Gene Johnson said he sweetened the deal.
The city of Waukesha said no thanks.
Johnson, the attorney representing the Waukesha Masonic Lodge 37, a group that is suing the city over the historic Blair House, issued a settlement offer to the city for $2,000.
However, the Waukesha Common Council rejected the settlement in closed session last week, meaning the two sides will now go to court. A scheduling conference will be held on Monday, Aug. 18, at the Waukesha County Courthouse.
"They chose to play hard ball," Johnson said. "They had their chance."
The building, which is on the state and national historical registries, was built by William Blair, a Scotland native, who was a prominent banker and manufacturer. Henry, his son, was the last Blair to live in the home and one-time mayor of Waukesha.
Johnson and the Freemasons have said that the city has violated the terms of Henry Blair's will, which said the property should not be used for commercial purposes, storage, a tool shed or warehouses.
Blair's will also said the property could be sold but the proceeds had to be devoted "to some specific civic purpose, such as playgrounds, parks, schools or hospital work.
Not revealing plans
In its lawsuit, the Masonic Lodge said that the city has materially violated the terms of the will by leasing the property to Waukesha Memorial Hospital Inc. and Safe Babies Healthy Families Inc. over the years.
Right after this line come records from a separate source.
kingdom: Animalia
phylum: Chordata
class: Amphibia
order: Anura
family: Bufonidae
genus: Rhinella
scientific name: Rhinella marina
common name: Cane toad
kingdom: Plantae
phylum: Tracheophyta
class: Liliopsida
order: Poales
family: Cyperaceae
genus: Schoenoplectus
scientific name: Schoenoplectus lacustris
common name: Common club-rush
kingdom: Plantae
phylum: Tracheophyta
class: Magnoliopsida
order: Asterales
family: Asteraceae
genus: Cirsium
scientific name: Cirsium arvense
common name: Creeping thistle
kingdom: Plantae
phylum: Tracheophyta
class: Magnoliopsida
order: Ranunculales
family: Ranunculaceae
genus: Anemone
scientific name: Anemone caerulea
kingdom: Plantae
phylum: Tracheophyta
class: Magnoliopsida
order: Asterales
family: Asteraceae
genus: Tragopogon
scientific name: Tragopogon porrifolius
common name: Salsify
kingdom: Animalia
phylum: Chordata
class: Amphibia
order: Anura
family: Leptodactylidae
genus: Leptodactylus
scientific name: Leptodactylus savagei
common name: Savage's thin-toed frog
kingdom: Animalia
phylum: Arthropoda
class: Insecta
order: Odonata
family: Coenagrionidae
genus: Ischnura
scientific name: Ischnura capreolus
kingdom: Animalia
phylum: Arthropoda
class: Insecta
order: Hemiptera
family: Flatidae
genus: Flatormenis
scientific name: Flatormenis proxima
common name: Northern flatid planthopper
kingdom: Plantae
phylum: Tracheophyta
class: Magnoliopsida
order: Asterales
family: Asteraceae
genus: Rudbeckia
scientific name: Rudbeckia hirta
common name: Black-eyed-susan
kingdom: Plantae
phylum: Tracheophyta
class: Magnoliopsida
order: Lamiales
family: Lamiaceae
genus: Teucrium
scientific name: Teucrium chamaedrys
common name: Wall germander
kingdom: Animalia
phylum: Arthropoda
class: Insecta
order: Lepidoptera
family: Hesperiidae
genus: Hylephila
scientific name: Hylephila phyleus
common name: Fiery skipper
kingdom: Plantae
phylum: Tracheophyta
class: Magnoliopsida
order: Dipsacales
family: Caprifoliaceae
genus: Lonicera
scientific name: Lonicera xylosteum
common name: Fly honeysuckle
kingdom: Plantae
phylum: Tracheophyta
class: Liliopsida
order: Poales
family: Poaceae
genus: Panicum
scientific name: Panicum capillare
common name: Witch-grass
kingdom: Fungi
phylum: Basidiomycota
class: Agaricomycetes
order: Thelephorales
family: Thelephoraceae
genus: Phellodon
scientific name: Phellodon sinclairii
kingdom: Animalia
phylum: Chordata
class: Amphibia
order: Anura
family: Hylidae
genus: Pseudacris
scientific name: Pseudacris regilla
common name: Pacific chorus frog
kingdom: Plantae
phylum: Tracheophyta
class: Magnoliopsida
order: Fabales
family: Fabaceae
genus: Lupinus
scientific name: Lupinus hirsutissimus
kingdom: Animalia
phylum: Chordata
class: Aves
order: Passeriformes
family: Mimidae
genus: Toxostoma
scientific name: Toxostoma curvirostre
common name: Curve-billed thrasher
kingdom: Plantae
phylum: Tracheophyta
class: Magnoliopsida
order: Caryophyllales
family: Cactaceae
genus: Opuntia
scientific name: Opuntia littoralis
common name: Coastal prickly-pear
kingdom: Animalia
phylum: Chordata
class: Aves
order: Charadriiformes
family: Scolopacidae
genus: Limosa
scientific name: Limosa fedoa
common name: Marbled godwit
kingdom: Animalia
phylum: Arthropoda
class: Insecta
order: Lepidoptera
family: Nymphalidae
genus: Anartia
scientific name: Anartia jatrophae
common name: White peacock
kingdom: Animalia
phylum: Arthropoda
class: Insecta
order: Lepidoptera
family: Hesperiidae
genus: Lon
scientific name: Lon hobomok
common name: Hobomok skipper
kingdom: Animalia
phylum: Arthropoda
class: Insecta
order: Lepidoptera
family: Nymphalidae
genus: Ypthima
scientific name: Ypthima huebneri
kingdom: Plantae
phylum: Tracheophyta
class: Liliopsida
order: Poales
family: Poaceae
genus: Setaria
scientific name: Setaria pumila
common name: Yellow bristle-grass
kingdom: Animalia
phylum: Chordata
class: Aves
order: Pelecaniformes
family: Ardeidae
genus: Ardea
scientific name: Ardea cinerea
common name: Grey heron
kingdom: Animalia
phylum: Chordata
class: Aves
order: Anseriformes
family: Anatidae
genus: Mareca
ProHealth Care was the most recent user of the building, before its lease expired early last year.
If a judge finds that the city violated the will of the former mayor of Waukesha, the ownership of the property would be turned over to the Masonic Lodge.
City Attorney Brian Running said the city disputes all of Johnson's claims.
Johnson hasn't said what the Masonic Lodge has planned for the site. But if the city, which said last year that it didn't have the funds to support the property, wins the court battle, it already has an interested buyer.
Bob and Lisa Salb, a Waukesha couple, put in a $1,000 offer to buy the Blair House, which was built in 1876 and sits on a hill overlooking the city at 434 Madison St. Prior to the lawsuit, the Salbs had sent in a proposal to the city, describing their plan and interest in the house. Their proposal was the only one submitted to the city.
The couple wants to turn the 6,500-square-foot house into a bed & breakfast inn, something the city of Waukesha is currently without. But the plan has been halted since the lawsuit was filed this summer.
"I have dreamed of owning a bed-and-breakfast since the 1990s," Lisa Salb said at the Aug. 5 common council meeting. "People seem to love the idea of a bed-and-breakfast (at that location)."
Lisa is an architectural designer with a degree in architectural drafting/construction technology and a certificate degree in interior decorating. Bob, who called the location "an ideal site for a bed-and-breakfast," is the director of operations at a local printer/publisher. He previously managed a Dumpster Roll-off business for the remodeling industry.
The Salbs, who are both board members for the Waukesha Preservation Alliance, have extensive experience with similar renovation projects. In their proposal to the city, they note that they conducted a major renovation of their 1914 home, now used by the Waukesha Housing Rehabilitation Assistance Program as a model for their program, including weatherization and lead abatement.
The dollars involved
In the 14-page proposal, the Salbs, who have been in the Blair House twice, outlined in detail the rehabilitation that would be needed to restore the home. The Salbs, who would be required to live at the inn, said they estimate spending $50,000 for materials over the five-year span that it would take them to rehab the building, which the city has said is in need of substantial repair.
They said by doing the work themselves, the labor cost savings could likely be double their material costs or roughly $100,000 over five years.
"We imagine the Blair House restored to its former glory and splendor, inside and out," the Salbs said in the proposal. "It is our desire for this property to reclaim its position as a notable icon for visitors to Waukesha, and for the current residents as well."
The couple would call the bed-and-breakfast inn "Spring City Bed & Breakfast," honoring the company Henry Blair named "Spring City Foundry." They said they estimate to charge between $150 and $200 for each of the three proposed upscale rooms. The taxes on the income, along with the expected property taxes, is estimated to be approximately $7,500 to $10,000 per year.
Johnson is more than optimistic the home will be turned over to the Masonic Lodge.
"Of course," said Johnson, who added he will file an amended complaint against the city regarding the damages that he says the city has caused to the property.
"They treated this like their own little City Hall," Johnson said. "We were forced to start this lawsuit. I had no choice."
Meanwhile, the Salbs want to remain optimistic that they will one day own the property.
"We've followed all of the rules," Lisa said. "I envision growing old with Bob in this house."